Detect Copy-Paste Bugs

Pattern Miner can help you identify copy-paste bugs in your code base. When developers want to implement code that is mostly similar to existing code, but need to make minor modifications to fit the code into the new context, they often use copy-paste to save time. It is easy to introduce bugs during this process. For example, when you copy-paste a code segment from one place to another, you may often need to modify one variable name (e.g., variable i), to another (e.g., variable j). If you modify the segment in most instances, but forget to modify consistently within the replicated block, you can introduce a bug.

Linux copy paste
Linux copy-paste bug

Here's an example from the Linux kernel: the loop in lines 111-118 was copied from lines 92-99. In the new copy-pasted segment (lines 111-118), the variable prom_phys_total is replaced with prom_prom_taken in all cases except in line 117 (shown in bold font). As a result, the pointer prom_prom_taken[iter].theres_more incorrectly points to the element of prom_phys_total instead of prom_prom_taken.

It's very difficult to detect copy-paste errors — since they are semantic errors, you cannot detect them visually or by using static or dynamic analysis tools. What makes it yet more challenging is that in many cases, the copy-paste code is slightly modified by the addition or deletion of statements.

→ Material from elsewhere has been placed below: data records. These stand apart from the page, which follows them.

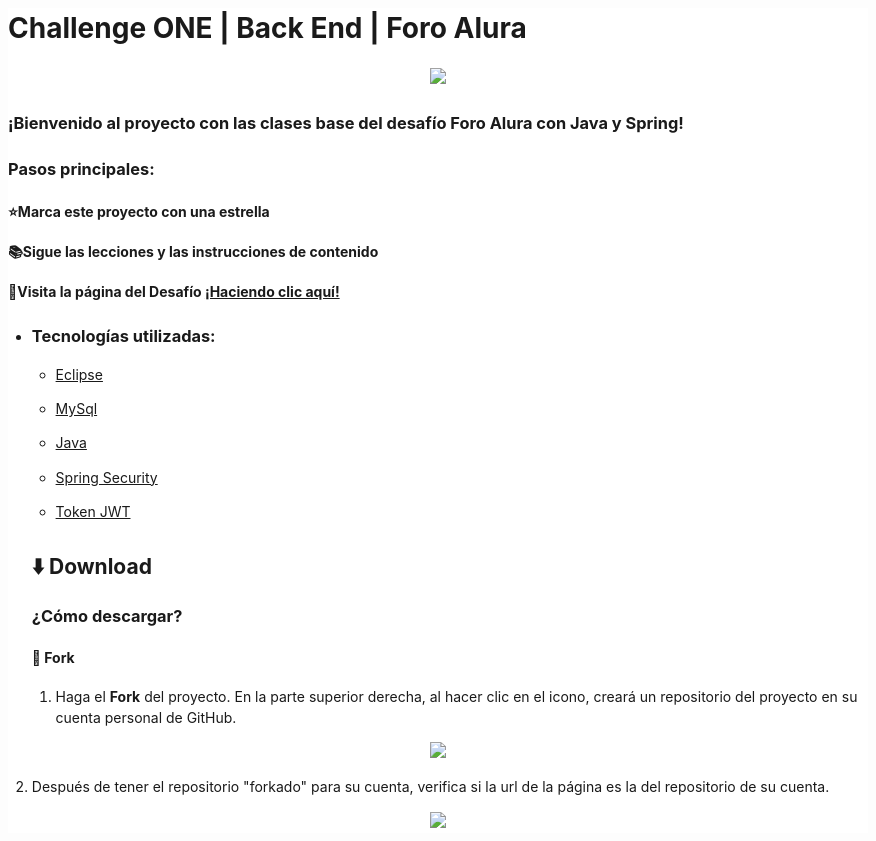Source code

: # Challenge ONE | Back End | Foro Alura 

<p align="center" >
     <img width="200" heigth="200" src="https://user-images.githubusercontent.com/91544872/209678377-70b50b21-33de-424c-bed8-6a71ef3406ff.png">
</p>

### ¡Bienvenido al proyecto con las clases base del desafío Foro Alura con Java y Spring! 


### Pasos principales:

#### ⭐Marca este proyecto con una estrella 

#### 📚Sigue las lecciones y las instrucciones de contenido 

#### 📃Visita la página del Desafío [¡Haciendo clic aquí!](https://www.aluracursos.com/challenges/oracle-one-back-end/aluraforo) 



- ### Tecnologías utilizadas:

  - [Eclipse](https://www.eclipse.org/)
  - [MySql](https://www.mysql.com/)
  - [Java](https://www.java.com/en/)

  - [Spring Security](https://start.spring.io/)
  - [Token JWT](https://jwt.io/)

  

  ## ⬇️ Download

  ### ¿Cómo descargar?

  #### 🔹 Fork

  1. Haga el **Fork** del proyecto. En la parte superior derecha, al hacer clic en el icono, creará un repositorio del proyecto en su cuenta personal de GitHub.

<p align="center" >
     <img width="600" heigth="600" src="https://user-images.githubusercontent.com/101413385/169404781-7df6355b-3a15-472a-8d8e-fdb84d91a7bd.png">
</p>

  2. Después de tener el repositorio "forkado" para su cuenta, verifica si la url de la página es la del repositorio de su cuenta.

 <p align="center" >
     <img width="600" heigth="600" src="https://user-images.githubusercontent.com/78982435/209683304-04e0d114-8834-4449-b82b-29a38f057f2d.png">
</p>
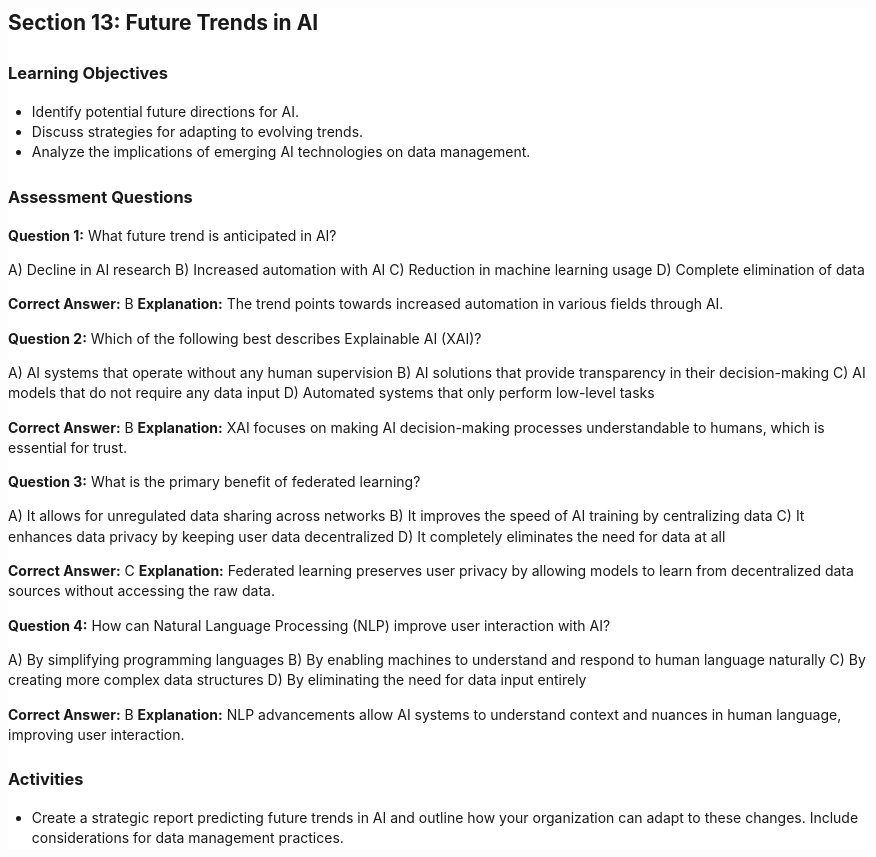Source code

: 
## Section 13: Future Trends in AI

### Learning Objectives
- Identify potential future directions for AI.
- Discuss strategies for adapting to evolving trends.
- Analyze the implications of emerging AI technologies on data management.

### Assessment Questions

**Question 1:** What future trend is anticipated in AI?

  A) Decline in AI research
  B) Increased automation with AI
  C) Reduction in machine learning usage
  D) Complete elimination of data

**Correct Answer:** B
**Explanation:** The trend points towards increased automation in various fields through AI.

**Question 2:** Which of the following best describes Explainable AI (XAI)?

  A) AI systems that operate without any human supervision
  B) AI solutions that provide transparency in their decision-making
  C) AI models that do not require any data input
  D) Automated systems that only perform low-level tasks

**Correct Answer:** B
**Explanation:** XAI focuses on making AI decision-making processes understandable to humans, which is essential for trust.

**Question 3:** What is the primary benefit of federated learning?

  A) It allows for unregulated data sharing across networks
  B) It improves the speed of AI training by centralizing data
  C) It enhances data privacy by keeping user data decentralized
  D) It completely eliminates the need for data at all

**Correct Answer:** C
**Explanation:** Federated learning preserves user privacy by allowing models to learn from decentralized data sources without accessing the raw data.

**Question 4:** How can Natural Language Processing (NLP) improve user interaction with AI?

  A) By simplifying programming languages
  B) By enabling machines to understand and respond to human language naturally
  C) By creating more complex data structures
  D) By eliminating the need for data input entirely

**Correct Answer:** B
**Explanation:** NLP advancements allow AI systems to understand context and nuances in human language, improving user interaction.

### Activities
- Create a strategic report predicting future trends in AI and outline how your organization can adapt to these changes. Include considerations for data management practices.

Pattern Miner can help you detect these hard-to-find bugs. Pattern Miner efficiently detects similar code patterns that appear multiple times. It then flags code segments with multiple copies that have inconsistent changes between the copies, which indicate potential bugs.

Inconsistencies Listing
Pattern Miner Inconsistencies Listing
Step 1: View the inconsistency listing for your project. When the results are displayed, they are prioritized and ranked based on an algorithm that takes into account several parameters — the number of total modifications between replicated segments, the type of inconsistency found relative to the location it was found, and the number of inconsistencies within the segments.
Inconsistencies Split View
Pattern Miner Inconsistencies Split View
Step 2: You can view the inconsistencies in a split-screen view of both locations where the copy-paste inconsistency has been discovered, with replicated code segments clearly highlighted to show which sections have been replicated.
Inconsistencies Annotation
Pattern Miner Inconsistencies Annotation
Step 3: Once you verify whether an inconsistency is a real bug or a false positive, you can annotate it accordingly. Each copy-paste inconsistency can be annotated as Unverified, Real Bug, False Positive, or Ignore, and stored with notes. Each bug is associated with a specific bug ID, so the bug will retain all of its annotation and comments the next time you use this feature on your code base.